Seiring gencarnya program pencitraan pemerintah dalam menyokong pembiayaan terhadap usaha kecil dan menengah, istilah-istilah dalam dunia kredit perbankan semakin nyaring dan familier di telinga masyarakat. Ada istilah pembiayaan mikro, kredit tanpa agunan (KTA), kredit modal usaha dan sejenisnya. Penawaran-penawaran dari bank pun gencar dilakukan oleh berbagai bank baik bank swasta, bank-bank ber-plat merah, melalui marketing secara langsung maupun melalui telemarketing yang sepertinya kini menjadi tren baru cara marketing sebuah produk, tak terkecuali penawaran kredit.
Hingga kini saya belum mengetahui apakah pemerintah memberikan definisi pembiayaan kepada masyarakat yang menggunakan label mikro ataupun masuk dalam ketegori pemberian kredit mikro.

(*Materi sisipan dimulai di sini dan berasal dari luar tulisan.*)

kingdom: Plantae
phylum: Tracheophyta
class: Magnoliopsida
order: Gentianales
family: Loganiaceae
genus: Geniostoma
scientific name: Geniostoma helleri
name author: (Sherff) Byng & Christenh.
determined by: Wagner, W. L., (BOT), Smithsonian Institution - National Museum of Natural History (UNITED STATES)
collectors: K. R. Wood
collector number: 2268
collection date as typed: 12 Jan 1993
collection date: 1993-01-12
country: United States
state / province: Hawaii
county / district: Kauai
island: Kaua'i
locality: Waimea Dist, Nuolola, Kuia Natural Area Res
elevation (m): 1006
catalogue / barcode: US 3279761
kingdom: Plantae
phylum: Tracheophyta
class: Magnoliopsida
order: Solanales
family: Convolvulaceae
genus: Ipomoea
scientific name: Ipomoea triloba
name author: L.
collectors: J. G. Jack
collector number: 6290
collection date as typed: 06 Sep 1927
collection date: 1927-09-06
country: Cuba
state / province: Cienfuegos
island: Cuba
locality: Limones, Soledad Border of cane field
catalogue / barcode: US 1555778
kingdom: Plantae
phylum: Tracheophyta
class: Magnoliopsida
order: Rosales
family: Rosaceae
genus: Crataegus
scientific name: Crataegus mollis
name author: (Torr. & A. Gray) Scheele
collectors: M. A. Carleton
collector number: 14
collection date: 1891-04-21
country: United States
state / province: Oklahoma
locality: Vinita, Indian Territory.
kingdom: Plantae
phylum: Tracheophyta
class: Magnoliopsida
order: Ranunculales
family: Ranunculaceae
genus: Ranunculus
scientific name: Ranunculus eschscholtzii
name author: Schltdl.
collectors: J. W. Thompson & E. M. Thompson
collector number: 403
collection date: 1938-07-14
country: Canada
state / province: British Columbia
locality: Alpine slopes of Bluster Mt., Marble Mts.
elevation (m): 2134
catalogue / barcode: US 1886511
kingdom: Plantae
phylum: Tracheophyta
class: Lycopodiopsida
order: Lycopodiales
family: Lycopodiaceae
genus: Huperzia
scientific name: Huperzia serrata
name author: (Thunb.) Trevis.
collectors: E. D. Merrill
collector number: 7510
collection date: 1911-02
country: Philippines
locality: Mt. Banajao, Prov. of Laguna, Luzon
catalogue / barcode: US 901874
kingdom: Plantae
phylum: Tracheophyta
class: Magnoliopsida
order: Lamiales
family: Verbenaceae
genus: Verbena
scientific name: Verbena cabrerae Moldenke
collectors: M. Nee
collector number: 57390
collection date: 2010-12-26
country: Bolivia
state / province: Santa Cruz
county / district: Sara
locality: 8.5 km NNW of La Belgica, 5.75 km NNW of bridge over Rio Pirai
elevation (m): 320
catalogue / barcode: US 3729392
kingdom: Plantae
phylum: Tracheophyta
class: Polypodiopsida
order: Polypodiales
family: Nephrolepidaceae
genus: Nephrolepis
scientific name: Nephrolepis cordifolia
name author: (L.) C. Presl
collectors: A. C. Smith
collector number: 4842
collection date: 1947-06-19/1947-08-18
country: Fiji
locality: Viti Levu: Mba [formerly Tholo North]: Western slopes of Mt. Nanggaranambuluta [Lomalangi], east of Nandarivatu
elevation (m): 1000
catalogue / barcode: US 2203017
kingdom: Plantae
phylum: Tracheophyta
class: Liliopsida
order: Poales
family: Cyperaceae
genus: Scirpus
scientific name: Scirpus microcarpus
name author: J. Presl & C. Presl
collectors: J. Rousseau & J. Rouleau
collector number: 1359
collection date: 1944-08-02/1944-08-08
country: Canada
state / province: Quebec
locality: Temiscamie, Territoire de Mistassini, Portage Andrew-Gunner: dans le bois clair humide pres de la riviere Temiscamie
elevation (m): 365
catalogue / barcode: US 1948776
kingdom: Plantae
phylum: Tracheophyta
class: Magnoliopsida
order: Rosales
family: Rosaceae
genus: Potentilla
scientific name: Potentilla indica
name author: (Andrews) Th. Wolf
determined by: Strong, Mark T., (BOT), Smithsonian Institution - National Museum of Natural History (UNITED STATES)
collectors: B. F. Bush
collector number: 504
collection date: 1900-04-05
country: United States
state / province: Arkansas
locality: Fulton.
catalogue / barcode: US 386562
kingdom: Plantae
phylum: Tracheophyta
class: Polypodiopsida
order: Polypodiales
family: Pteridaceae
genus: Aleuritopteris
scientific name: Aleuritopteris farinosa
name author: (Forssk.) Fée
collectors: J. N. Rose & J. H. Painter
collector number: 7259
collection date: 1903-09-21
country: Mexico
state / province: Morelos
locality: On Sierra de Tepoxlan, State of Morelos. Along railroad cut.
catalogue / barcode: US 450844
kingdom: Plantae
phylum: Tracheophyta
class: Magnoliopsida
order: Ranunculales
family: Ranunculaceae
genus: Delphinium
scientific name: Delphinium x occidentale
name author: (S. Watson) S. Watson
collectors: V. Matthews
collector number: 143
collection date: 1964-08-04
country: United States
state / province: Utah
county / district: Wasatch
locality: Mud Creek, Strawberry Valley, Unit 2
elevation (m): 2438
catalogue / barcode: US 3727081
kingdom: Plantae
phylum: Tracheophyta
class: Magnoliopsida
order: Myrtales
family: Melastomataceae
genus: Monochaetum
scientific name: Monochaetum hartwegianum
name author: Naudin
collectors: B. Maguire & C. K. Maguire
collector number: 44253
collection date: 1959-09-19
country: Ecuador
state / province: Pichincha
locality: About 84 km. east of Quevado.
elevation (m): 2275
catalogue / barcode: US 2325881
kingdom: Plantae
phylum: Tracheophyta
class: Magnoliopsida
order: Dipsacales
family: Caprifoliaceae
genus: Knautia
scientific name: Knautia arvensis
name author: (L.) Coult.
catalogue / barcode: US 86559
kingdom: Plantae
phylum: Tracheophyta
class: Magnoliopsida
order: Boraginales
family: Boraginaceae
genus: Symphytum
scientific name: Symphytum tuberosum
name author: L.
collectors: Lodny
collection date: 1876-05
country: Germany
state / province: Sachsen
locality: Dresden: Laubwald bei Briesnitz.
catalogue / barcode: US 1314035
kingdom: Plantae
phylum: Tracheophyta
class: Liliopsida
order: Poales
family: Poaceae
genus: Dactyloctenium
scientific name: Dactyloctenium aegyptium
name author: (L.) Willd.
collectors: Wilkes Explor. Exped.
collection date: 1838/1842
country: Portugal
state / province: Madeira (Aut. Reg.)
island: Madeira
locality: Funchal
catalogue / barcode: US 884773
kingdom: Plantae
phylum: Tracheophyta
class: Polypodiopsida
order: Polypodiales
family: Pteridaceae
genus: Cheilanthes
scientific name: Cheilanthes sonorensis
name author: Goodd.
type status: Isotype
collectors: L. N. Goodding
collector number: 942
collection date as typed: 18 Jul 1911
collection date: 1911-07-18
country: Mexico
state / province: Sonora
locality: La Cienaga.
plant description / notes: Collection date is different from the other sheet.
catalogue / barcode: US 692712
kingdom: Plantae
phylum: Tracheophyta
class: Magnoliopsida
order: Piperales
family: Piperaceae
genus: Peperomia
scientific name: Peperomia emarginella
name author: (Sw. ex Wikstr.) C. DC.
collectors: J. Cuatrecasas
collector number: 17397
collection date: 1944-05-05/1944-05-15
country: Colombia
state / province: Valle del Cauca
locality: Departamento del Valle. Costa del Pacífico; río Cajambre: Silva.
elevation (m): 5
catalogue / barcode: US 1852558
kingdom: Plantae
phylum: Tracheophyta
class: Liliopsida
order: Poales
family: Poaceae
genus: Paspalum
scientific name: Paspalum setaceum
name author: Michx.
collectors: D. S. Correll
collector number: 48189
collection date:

Terutama mengenai syarat pembiayaan dan yang paling mendasar adalah bunga serta perlindungan terhadap hak-hak penerima kredit.
Berbagi pengalaman, beberapa tahun lalu tepatnya pada bulan Juli 2011 saya mendapatkan penawaran kredit dari Bank BTPN. Sebuah penawaran kredit yang melabelkan diri dengan kata mikro, syarat mudah, bunga ringan dan seterusnya. Bak gayung bersambut, saya yang pada waktu itu benar-benar membutuhkan pembiayaan dalam mengembangkan usaha kecil saya, saya pun menerima tawaran tersebut. Dikemudian hari ini keputusan mengambil kredit di BTPN ini saya anggap sebuah kesalahan terbesar dalam upaya pengembangan usaha saya. Dan melalui kompasiana ini saya ingin berbagi pengalaman yang kiranya dapat menjadi pembelajaran para pembaca kompasiana di kemudian hari apabila hendak mengajukan pinjaman kredit pada bank apapun.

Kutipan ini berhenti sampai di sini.